Monday, Jan. 22, 1940

Profits in Bonds

Last week U. S. banks great and small sedately advertised their annual year-end statements and financial pages reported their year-end earnings. No news were their latest over-all statistics: that they had more deposits than ever before ($42,022,000,000 in Federal Reserve member banks, up $4,596,000,000); that due to the inflow of war-scared gold from Europe they had record excess reserves ($5,200,000,000, up $2,128,000,000); that they had a record amount of idle cash (almost $6,000,000,000, up over $2,000,000,000).* But a striking fact was that in spite of this torpor, more than one bank succeeded in improving its profits in 1939. Most of those which did made their extra money by trading in bonds. The average price of U. S. Treasury long-term bonds rose from 104.2 in January to 109.5 in June, dropped to 100.5 in September, rose to 106.9 by year's end. High-grade municipal and corporate bonds gyrated just as wildly. Smart bankers who gauged the right times to buy and sell turned a pretty penny. Some were also able by buying bonds relatively cheaply during the war slump to improve the yield of their portfolios.

The year-end reports showed:

>Five biggest (in deposits) U. S. banks were: 1) Chase National ($2,803,730,000), 2) National City ($2,331,258,000), 3) Guaranty Trust ($2,088,427,000), all of Manhattan; 4) Bank of America, San Francisco ($1,482,792,000); 5) Continental Illinois, Chicago ($1,324,095,000).

>Highest earnings were reported by Bank of America, $17,734,076, including security profits, highest since the bank's organization in November 1930, and 21.7% above 1938. From this, Bank of America sent $8,143,076 to surplus, earmarked $5,355,834 of it for a complete write-off of some of its foreign credits.

>Most spectacular performer and No. 3 in profits was Continental Illinois, headed by onetime FDIC Boss Walter Joseph Cummings. During the year in which Continental Illinois retired the last $25 million of $50 million of preferred stock held by RFC, the bank wound up with a net profit of $16,526,010, including $6,882,388 in profits on securities.

>In Manhattan, biggest earner to report last week was National City, which listed $17,651,170, including profits of $6,897,525 on trade in securities. Not counting securities profits which National City, like many another bank, cannily retired to reserve, its net was 38.7% above 1938.

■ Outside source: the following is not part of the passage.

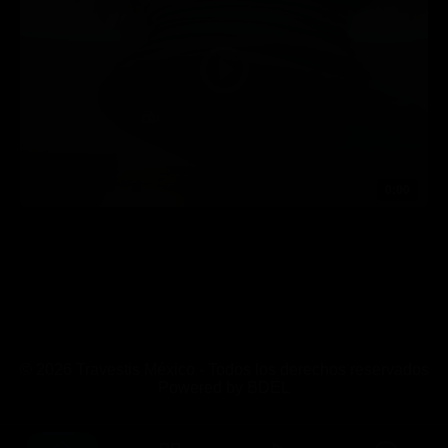
0:00
© 2026 Travestis México - Todos los derechos reservados
Powered by
BDEL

>Winthrop Aldrich, chairman of Chase National, declared that the U. S. ought to dig up its gold hoard at Fort Knox, Ky. and other depositories ($17.8 billions, two-thirds of the world's visible supply) and put it back in public circulation, in order to preserve its monetary value "for ourselves and for the world."

>Swarthy President Lawrence Mario Giannini of Bank of America, who thinks Secretary of the Treasury Morgenthau is persecuting him, threatened that his institution would give up being a National bank, become a State bank unless Mr. Morgenthau quit hectoring him by sicking SEC on him.

*Idle also were the bank balances of U. S. depositors. They turned over their money only 13 and one-half times in 1939, compared to 14 times in depressed 1938, 30 times in 1929.